I think you misunderstand. I want to compare it to something else. There's a common saying "don't let perfection be the enemy of good (enough)". I think it captures what you're getting at, or is close enough.
The problem with that saying is that most people don't believe in perfection[0]. The problem is, perfection doesn't exist. So the saying ends up being a lazy thought terminator instead of addressing the real problem: determining what is good enough.
In fact, no one knows every part of even a trivial program. We can always introduce more depth and complexity until we reach the limits of our physics models and so no one knows. Therefore, you'll have to reason it is not about perfection.
I think you are forgetting why we program in the first place. Why we don't just use natural language. It's the same reason we use math in science. Not because math is the language of the universe but rather that math provides enough specificity to be very useful in describing the universe.
This isn't about abstraction. This is about specification.

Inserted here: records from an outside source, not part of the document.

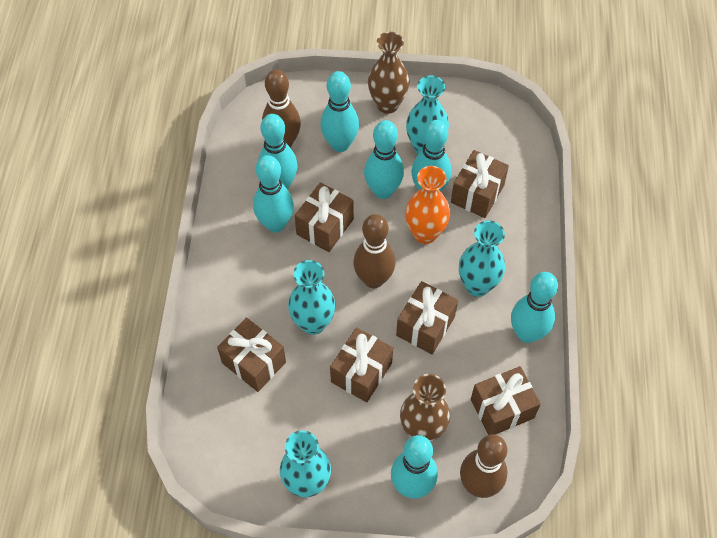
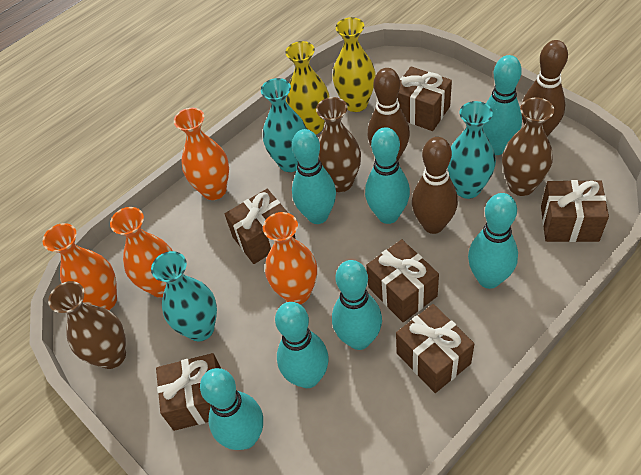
brown vase: 2 -> 3
orange vase: 1 -> 4
turquoise vase: 4 -> 3
yellow vase: 0 -> 2

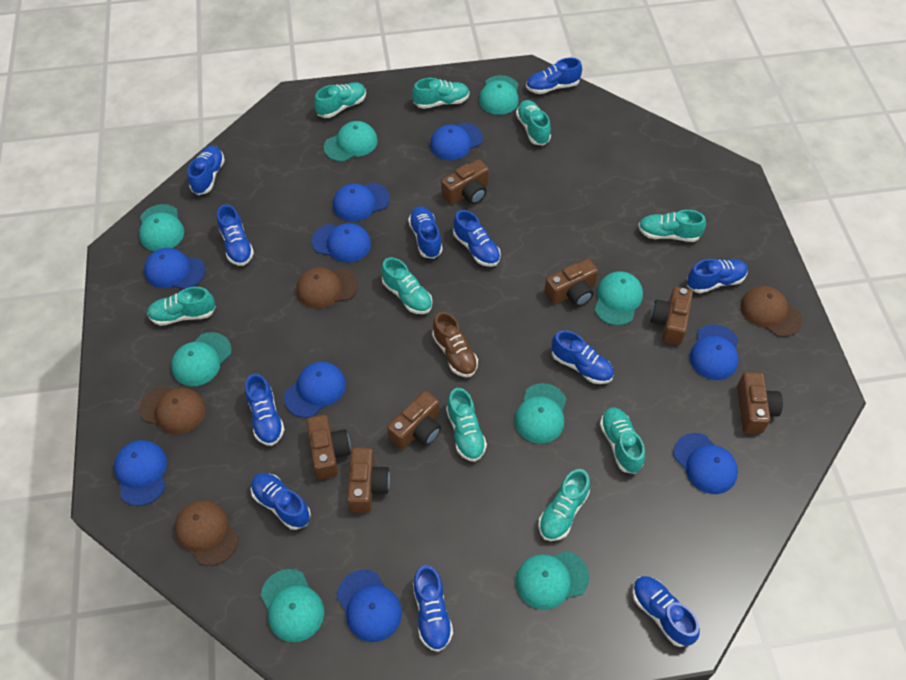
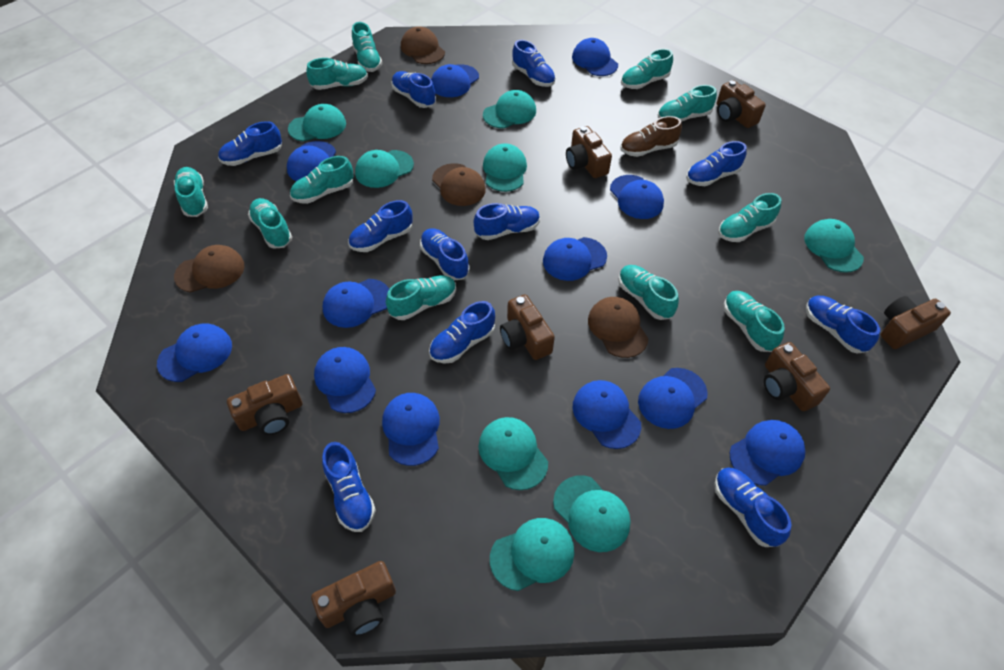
blue cap: 9 -> 12
turquoise shoe: 9 -> 11

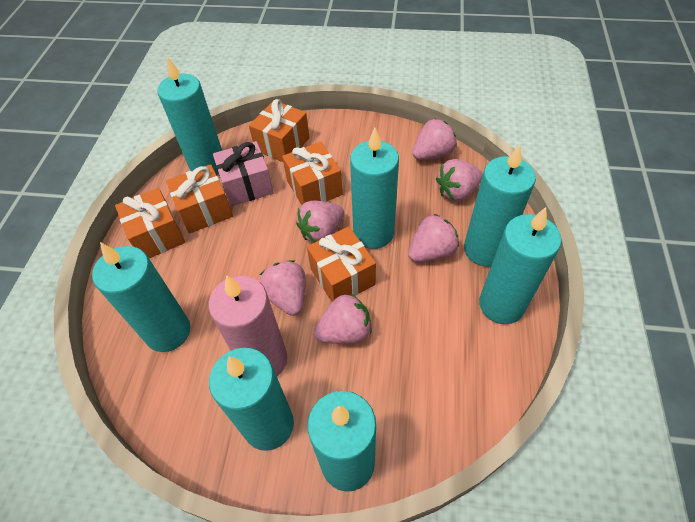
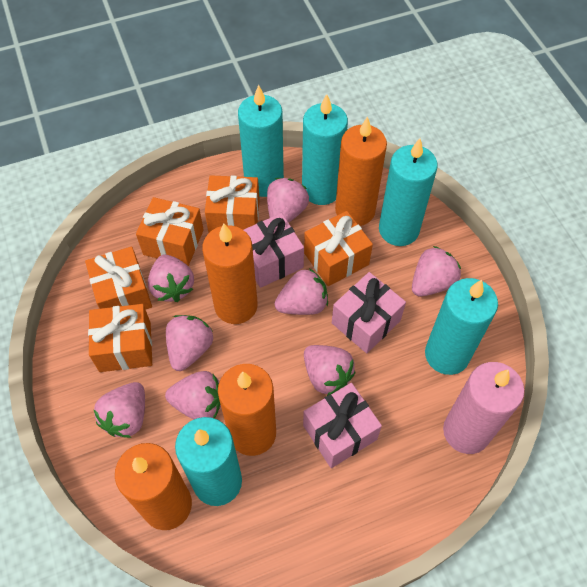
orange candle: 0 -> 4
pink gift: 1 -> 3
pink strawberry: 6 -> 8
turquoise candle: 7 -> 5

It's the same problem with where you started. The customer can't tell my boss their exact requirements and my boss can't perfectly communicate to me. Someone somewhere needs to know a fair amount of details and that someone needs to be very trustworthy.
I'll get over it when the alignment problem is solved to a satisfactory degree. Perfection isn't needed, we will have you discuss what is good enough and what is not
[0] likely juniors. And it should be beat out of them. Kindly
You don't hear the complaints. That's different than no complaints. Trust me, they got them.
I got plenty of complaints for Apple, Google, Netflix, and everyone else. Shit that can be fixed with just a fucking regex. Here's an example: my gf is duplicated in my Apple contacts. It can't find the duplicate, despite same name, nickname, phone number, email, and birthday. Which there's three entries on my calendar for her birthday. Guess what happened when I manually merged? She now has 4(!!!!!) entries!! How the fuck does that increase!
> On two occasions I have been asked, 'Pray, Mr. Babbage, if you put into the machine wrong figures, will the right answers come out?' I am not able rightly to apprehend the kind of confusion of ideas that could provoke such a question.
This has been an obviously absurd question for two centuries now. Turns out the people asking that question were just visionaries ahead of their time.
It is kind of impressive how I'll ask for some code in the dumbest, vaguest, sometimes even wrong way, but so long as I have the proper context built up, I can get something pretty close to what I actually wanted. Though I still have problems where I can ask as precisely as possible and get things not even close to what I'm looking for.